Ces restaurants pas comme les autres sont nés dans les années 30. L’autoroute n’existait pas, alors pour livrer, les camions empruntaient les nationales. À leur apogée, on comptait jusqu’à 3 500 relais routiers. Cet âge d’or, Pierre Angelleti, ancien patron du relais, l’a bien connu, lui qui a passé 50 ans derrière le comptoir : « À l’époque, il y avait tous les routiers là, il était plein, matin, midi et soir. Parce qu’ils avaient une certaine forme de liberté. Les chauffeurs disaient comme ils voulaient. Ils organisaient leur travail eux-mêmes. Ils avaient de l’argent, ils étaient bien payés. Ça allait, ils gagnaient de l’argent à l’époque.« 

Aujourd’hui, sur 300 relais routiers en France, la Nationale 7 n’en compte plus qu’une dizaine. Pour attirer d’autres clients que les routiers, au Châssis, à l’heure du déjeuner, on mise sur les employés des entreprises locales. Et les touristes, comme Laurent Argaud, allergiques aux aires d’autoroute.

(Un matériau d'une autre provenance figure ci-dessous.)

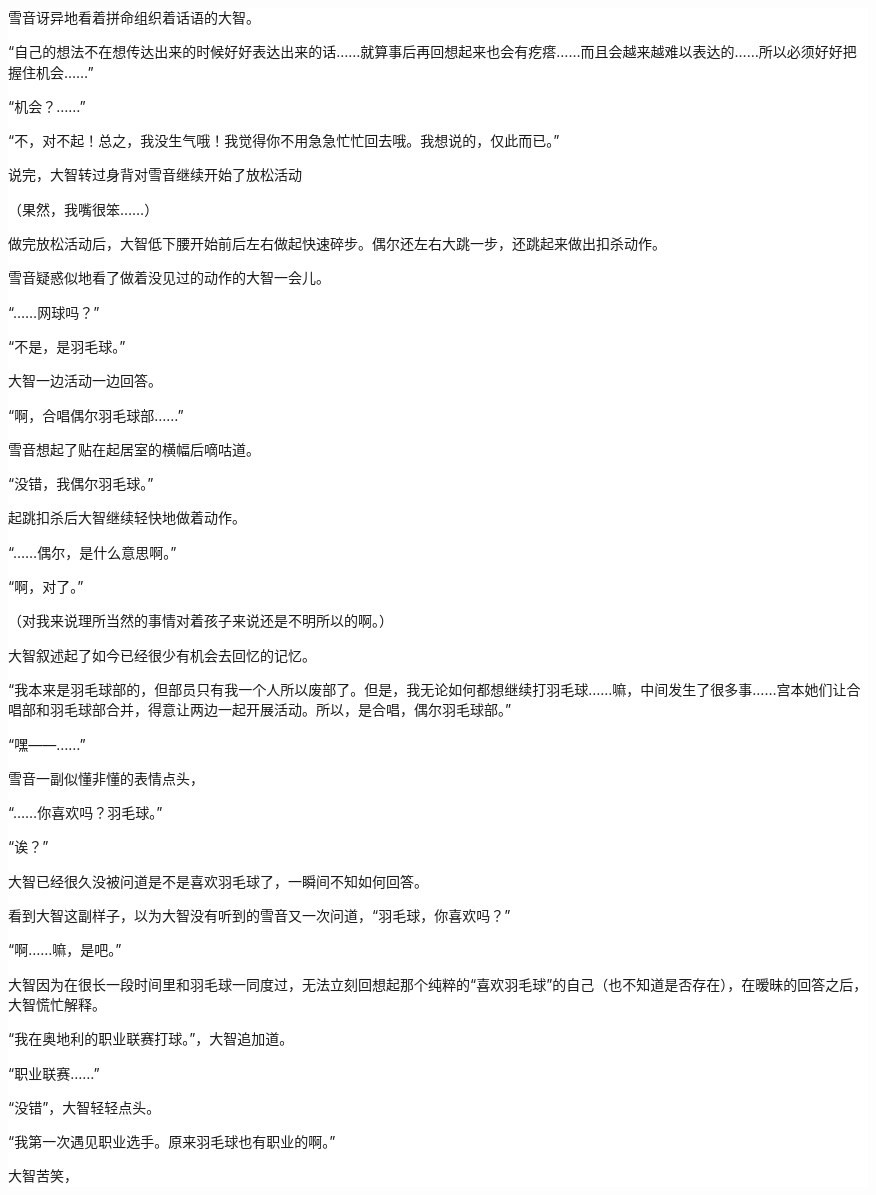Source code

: 雪音讶异地看着拼命组织着话语的大智。

“自己的想法不在想传达出来的时候好好表达出来的话……就算事后再回想起来也会有疙瘩……而且会越来越难以表达的……所以必须好好把握住机会……”

“机会？……”

“不，对不起！总之，我没生气哦！我觉得你不用急急忙忙回去哦。我想说的，仅此而已。”

说完，大智转过身背对雪音继续开始了放松活动

（果然，我嘴很笨……）

做完放松活动后，大智低下腰开始前后左右做起快速碎步。偶尔还左右大跳一步，还跳起来做出扣杀动作。

雪音疑惑似地看了做着没见过的动作的大智一会儿。

“……网球吗？”

“不是，是羽毛球。”

大智一边活动一边回答。

“啊，合唱偶尔羽毛球部……”

雪音想起了贴在起居室的横幅后嘀咕道。

“没错，我偶尔羽毛球。”

起跳扣杀后大智继续轻快地做着动作。

“……偶尔，是什么意思啊。”

“啊，对了。”

（对我来说理所当然的事情对着孩子来说还是不明所以的啊。）

大智叙述起了如今已经很少有机会去回忆的记忆。

“我本来是羽毛球部的，但部员只有我一个人所以废部了。但是，我无论如何都想继续打羽毛球……嘛，中间发生了很多事……宫本她们让合唱部和羽毛球部合并，得意让两边一起开展活动。所以，是合唱，偶尔羽毛球部。”

“嘿——……”

雪音一副似懂非懂的表情点头，

“……你喜欢吗？羽毛球。”

“诶？”

大智已经很久没被问道是不是喜欢羽毛球了，一瞬间不知如何回答。

看到大智这副样子，以为大智没有听到的雪音又一次问道，“羽毛球，你喜欢吗？”

“啊……嘛，是吧。”

大智因为在很长一段时间里和羽毛球一同度过，无法立刻回想起那个纯粹的“喜欢羽毛球”的自己（也不知道是否存在），在暧昧的回答之后，大智慌忙解释。

“我在奥地利的职业联赛打球。”，大智追加道。

“职业联赛……”

“没错”，大智轻轻点头。

“我第一次遇见职业选手。原来羽毛球也有职业的啊。”

大智苦笑，
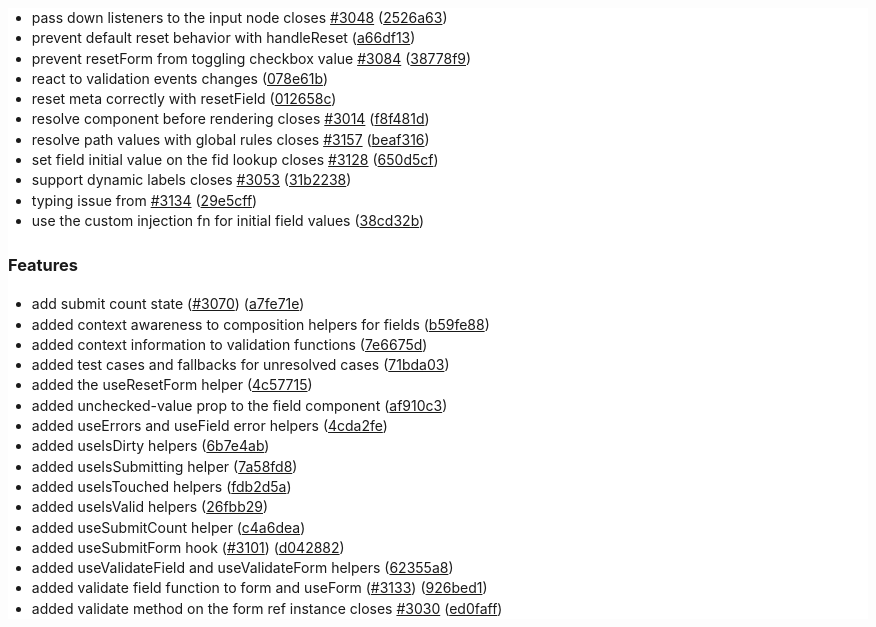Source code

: - pass down listeners to the input node closes [#3048](https://github.com/logaretm/vee-validate/issues/3048) ([2526a63](https://github.com/logaretm/vee-validate/commit/2526a63c2361e412b528cf370c03b39cb84b606d))
- prevent default reset behavior with handleReset ([a66df13](https://github.com/logaretm/vee-validate/commit/a66df13c3f39d84984581dc3c0ce368b052b6e8e))
- prevent resetForm from toggling checkbox value [#3084](https://github.com/logaretm/vee-validate/issues/3084) ([38778f9](https://github.com/logaretm/vee-validate/commit/38778f96471b6aa16fb020cfb1bde56b77a19cfb))
- react to validation events changes ([078e61b](https://github.com/logaretm/vee-validate/commit/078e61b17bd299a28752b733b494a0ddb368a812))
- reset meta correctly with resetField ([012658c](https://github.com/logaretm/vee-validate/commit/012658c082a00b1beeb53ce8cf3fcd91bc5b21ec))
- resolve component before rendering closes [#3014](https://github.com/logaretm/vee-validate/issues/3014) ([f8f481d](https://github.com/logaretm/vee-validate/commit/f8f481daad754a4b18a91e2b07b9549433d023f9))
- resolve path values with global rules closes [#3157](https://github.com/logaretm/vee-validate/issues/3157) ([beaf316](https://github.com/logaretm/vee-validate/commit/beaf3168490aee585542a19c9a910d9493e78208))
- set field initial value on the fid lookup closes [#3128](https://github.com/logaretm/vee-validate/issues/3128) ([650d5cf](https://github.com/logaretm/vee-validate/commit/650d5cf9f75f9b9247fc813acf2aff4089f05415))
- support dynamic labels closes [#3053](https://github.com/logaretm/vee-validate/issues/3053) ([31b2238](https://github.com/logaretm/vee-validate/commit/31b223878bda75c3150217ea80bb878d8dc1e320))
- typing issue from [#3134](https://github.com/logaretm/vee-validate/issues/3134) ([29e5cff](https://github.com/logaretm/vee-validate/commit/29e5cffc654a2502f29fe616eda088de958e02d3))
- use the custom injection fn for initial field values ([38cd32b](https://github.com/logaretm/vee-validate/commit/38cd32bd3ae9f263510d0ab4a1713c6a9a2011af))

### Features

- add submit count state ([#3070](https://github.com/logaretm/vee-validate/issues/3070)) ([a7fe71e](https://github.com/logaretm/vee-validate/commit/a7fe71e01072dacfeb7baa80eebf0b8d7d9d3ffd))
- added context awareness to composition helpers for fields ([b59fe88](https://github.com/logaretm/vee-validate/commit/b59fe88197ce3cd587edfc33666bcb676030fa61))
- added context information to validation functions ([7e6675d](https://github.com/logaretm/vee-validate/commit/7e6675db6a103eae33cbb6d959621b4549af66b2))
- added test cases and fallbacks for unresolved cases ([71bda03](https://github.com/logaretm/vee-validate/commit/71bda03a72a9e8f27bc0b7620ce78ba48a194309))
- added the useResetForm helper ([4c57715](https://github.com/logaretm/vee-validate/commit/4c57715ab621526a5c987cff9a53cb5b7af2155a))
- added unchecked-value prop to the field component ([af910c3](https://github.com/logaretm/vee-validate/commit/af910c3f3c6343538658ab90f356dd8957bb6a1a))
- added useErrors and useField error helpers ([4cda2fe](https://github.com/logaretm/vee-validate/commit/4cda2fea6428a7f10b53b633daa46252bf779289))
- added useIsDirty helpers ([6b7e4ab](https://github.com/logaretm/vee-validate/commit/6b7e4abfcdb2f0eebe0dd8c62785178fbee8d25f))
- added useIsSubmitting helper ([7a58fd8](https://github.com/logaretm/vee-validate/commit/7a58fd840425a5e09f625054389aebbb096c2e1a))
- added useIsTouched helpers ([fdb2d5a](https://github.com/logaretm/vee-validate/commit/fdb2d5a3c7c82d55aefef2deb95823e1ba6ba93d))
- added useIsValid helpers ([26fbb29](https://github.com/logaretm/vee-validate/commit/26fbb29467bab66c159e98793e4269768845b938))
- added useSubmitCount helper ([c4a6dea](https://github.com/logaretm/vee-validate/commit/c4a6deae68b588494ff0e2477d7ec2b9302c6f09))
- added useSubmitForm hook ([#3101](https://github.com/logaretm/vee-validate/issues/3101)) ([d042882](https://github.com/logaretm/vee-validate/commit/d04288295a090328f7022641799dbaee1c404b91))
- added useValidateField and useValidateForm helpers ([62355a8](https://github.com/logaretm/vee-validate/commit/62355a8db6477562f0689208669d0a1be63de03c))
- added validate field function to form and useForm ([#3133](https://github.com/logaretm/vee-validate/issues/3133)) ([926bed1](https://github.com/logaretm/vee-validate/commit/926bed1bded6990f17a51ca68e9aa47c339a80f2))
- added validate method on the form ref instance closes [#3030](https://github.com/logaretm/vee-validate/issues/3030) ([ed0faff](https://github.com/logaretm/vee-validate/commit/ed0faffd79615830a9f7c247abf1eae2254ee3f9))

« Bien souvent, dans ces cafétérias, ce n’est pas forcément de la cuisine très traditionnelle, c’est plutôt industriel. Alors que là, je sens qu’on sent vraiment que c’est une cuisine familiale« , estime le vacancier. Un brin de nostalgie, une pointe de pittoresque… Les relais routiers, témoins encore vivants de la grande époque de la Nationale 7, entendent bien faire de la résistance.